WHERE I FIRST MET FREDDY!
By David Haas
Glengarry Branch of the Calgary Public Library
Early 1950s, Not A Log Cabin
Photo Credit: Calgary Public Library
Colouring added by author
I met Freddy in a log cabin in Calgary on
the Western Canadian prairie!
Well, that’s the way I long remembered it.
The building was the Calgary Public Library’s Glengarry Branch, opened in 1950.
Even in the golden haze of my fond recollection it was not an actual log
cabin, rather what we would now call a retro – a cosmetic exterior of
partial logs over a more weather proof wall. There still are buildings like
that in Alberta.
Alas when researching for this competition
I learned the place wasn’t even that. Photographs from the era show that in
reality the exterior was just plank siding, probably rough finished and stained
a log-like hue.
My mother used to check out books from time
to time at the adult department upstairs. And often I tagged along.
The children’s department was downstairs, a
treasure trove reached by a separate door and stairway in back of the building.
It gave one a delicious sense of entering a place outside the ken of parents.
They were allowed in, of course, but not many came. The basement room was
paneled in knotty pine, fashionable back then.
I don’t recall my mother being with me the
first time I ventured downstairs and checked out my first two books. I’ve never
remembered the titles, but I recall a bit about them. One was a story involving
a gazillion cats – okay, the internet tells me this must have been the classic Millions
Of Cats. The other book involved China and a baking oven (I’m not going to
cheat by asking Michael Cart what it would have been).
Nor do I recall a librarian pointing out
those books to me, nor later suggesting I try one of their books about a
talented porker. I discovered I liked picking out books myself. I
cruised the shelves. And Freddy was there!
The Children’s Department of the Glengarry Branch
Showing Shelf Location of Freddy Books
Photo Credit: Calgary Public Library
Colouring added by author
I discovered Freddy on one of those shelves pointed to in the photo. I recall the relevant shelf being about eye level, but the placement of books was not fixed over time.

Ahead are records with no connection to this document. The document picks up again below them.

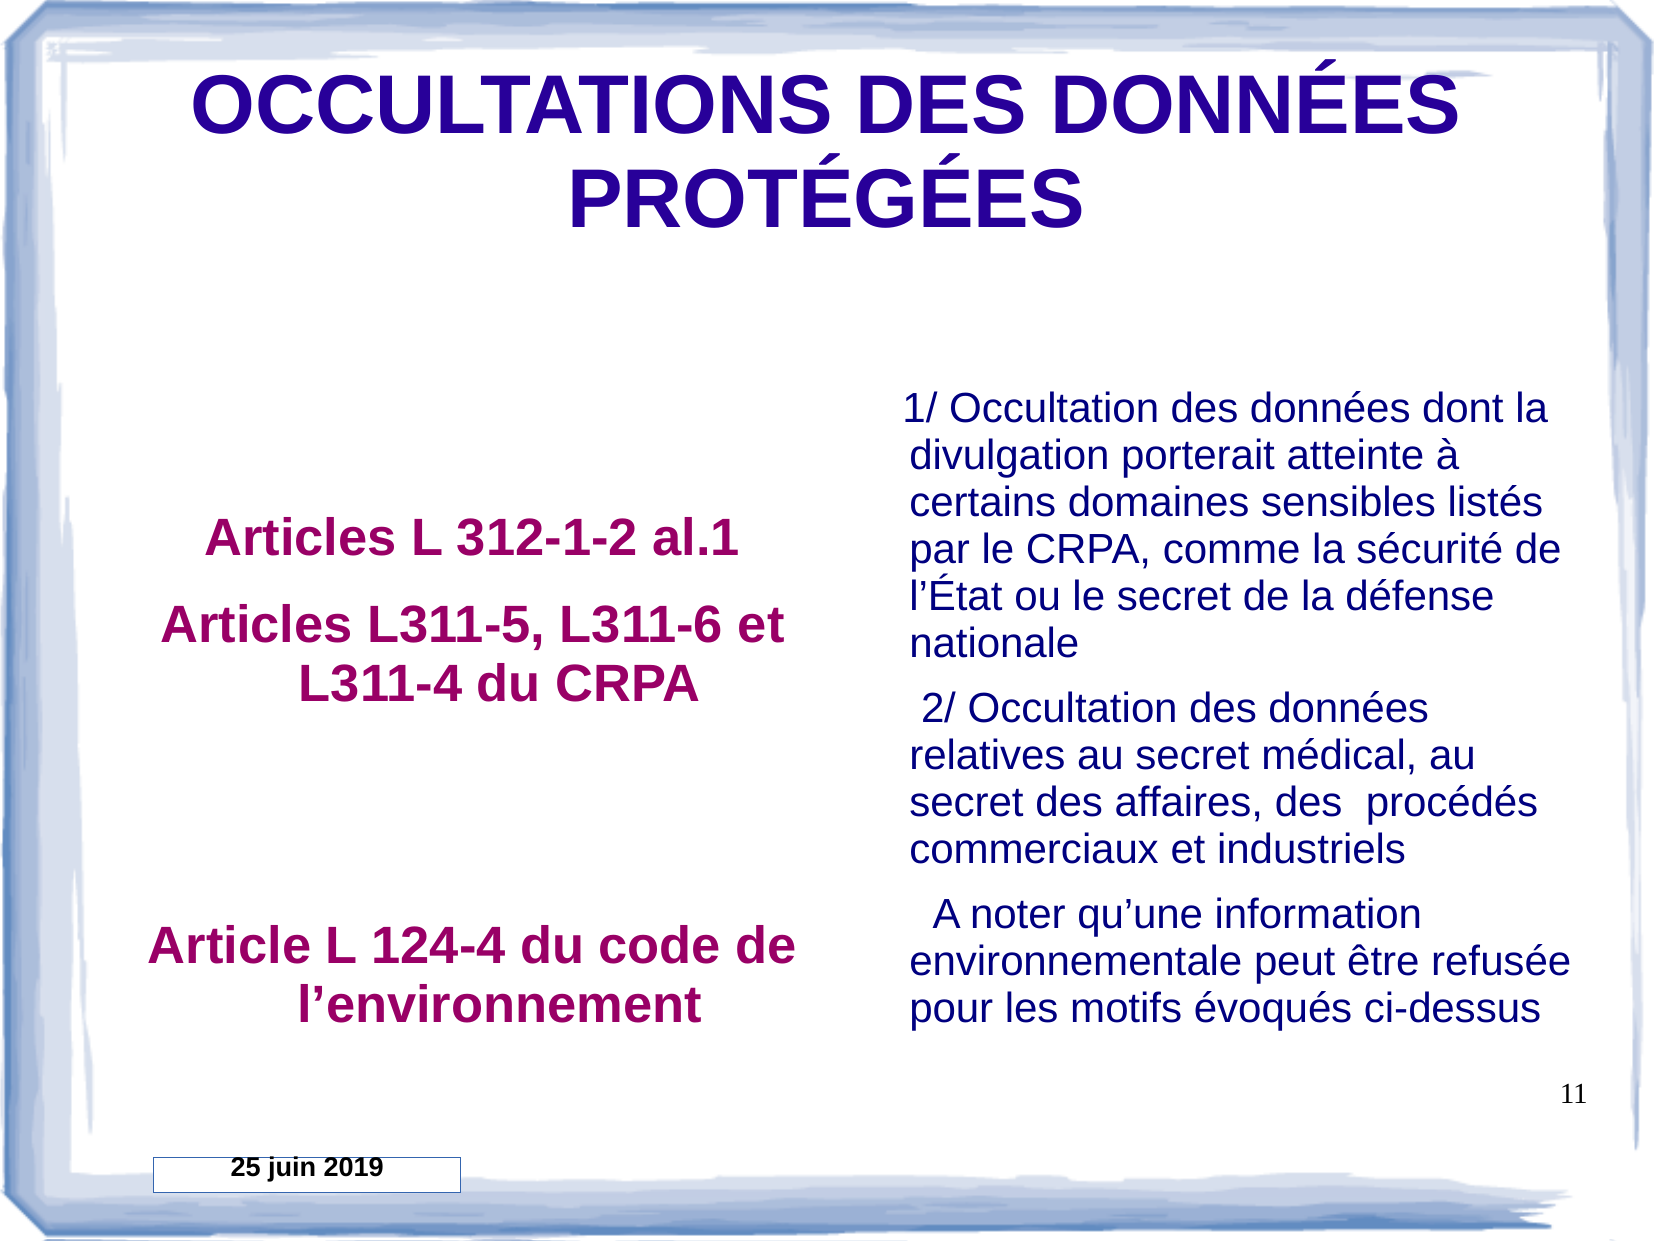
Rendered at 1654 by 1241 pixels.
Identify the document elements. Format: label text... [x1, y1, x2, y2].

picture [0, 0, 1654, 1241]
title OCCULTATIONS DES DONNÉES PROTÉGÉES [82, 49, 1570, 256]
list 1/ Occultation des données dont la divulgation porterait atteinte à certains domaines sensibles listés par le CRPA, comme la sécurité de l’État ou le secret de la défense nationale 2/ Occultation des données relatives au secret médical, au secret des affaires, des procédés commerciaux et industriels A noter qu’une information environnementale peut être refusée pour les motifs évoqués ci-dessus [874, 267, 1583, 1182]
list Articles L 312-1-2 al.1 Articles L311-5, L311-6 et L311-4 du CRPA Article L 124-4 du code de l’environnement [118, 324, 827, 1040]
text_box 25 juin 2019 [153, 1157, 461, 1193]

That was I think late 1953 or early 1954, when I was 9 or 10. And over the next year and a half or so – my “Freddy phase” – I went through every Freddy book they had, eagerly watching for new arrivals.
My first Freddy book? Well, that I don’t
remember. Possibly Freddy The Detective. I was already familiar with
Sherlock Holmes so this one would have rung a bell. The book that really lodged
in my mind was Freddy The Magician. I staged a small magic show at my
home for my parents. And, four decades later, downhearted over a stage
hypnotist not paying his bill for professional services, suddenly the malignant
Signor Zingo came back to me. I obtained the book on an interlibrary loan and
was soon roaring with laughter! HOW could I ever have forgotten Leo dressed up
in Freddy’s buckskin jacket and feather headdress?
My first Freddy book wasn’t Freddy Goes
To Florida, under which title To And Again was on the shelves. I
definitely recall checking that yarn out after I already had a few Freddy
stories under my belt. I missed what is apparent to the more discerning adult
eye, that Freddy is not the central character. The book did however have a long
term effect, because Walter R. Brooks had a way of hooking a historical
reference into his young reader. For decades, even though I had mostly
forgotten the details of the Freddy stories, it was impossible for me to read
of Balboa, or see a picture of his famous statue in Panama, without thinking of
the Grandfather of the All the Alligators reminiscing fondly about spending
half a day chewing on the explorer’s delicious boot of old Spanish leather. Now
that is making history come alive – even if I can’t seem to find any evidence
that Balboa was ever in Florida. Maybe the Grandfather moved around more in his
younger days!
There was another valuable long term effect
from my Freddy period, though not attributable to our hero. One librarian
stands out in my memory. She was deaf. Children coming up to the desk were told
they had to face her when speaking so she could read their lips. In later years
as deafness grew upon me (a souvenir of my early army days) I remembered the
upfront librarian. If you’re deaf, don’t leave people guessing – tell ’em!
One
funny incident occurred late in my Freddy period when I had started to cruise
the teenage shelves. I spotted a book titled simply Jinx. I checked it
out unread, assuming of course it was about Freddy’s feline sidekick. At home I
discovered it was the mildly eye popping (for an 11 or 12 year old) 1951
autobiography of an actress and model named Jinx Falkenburg.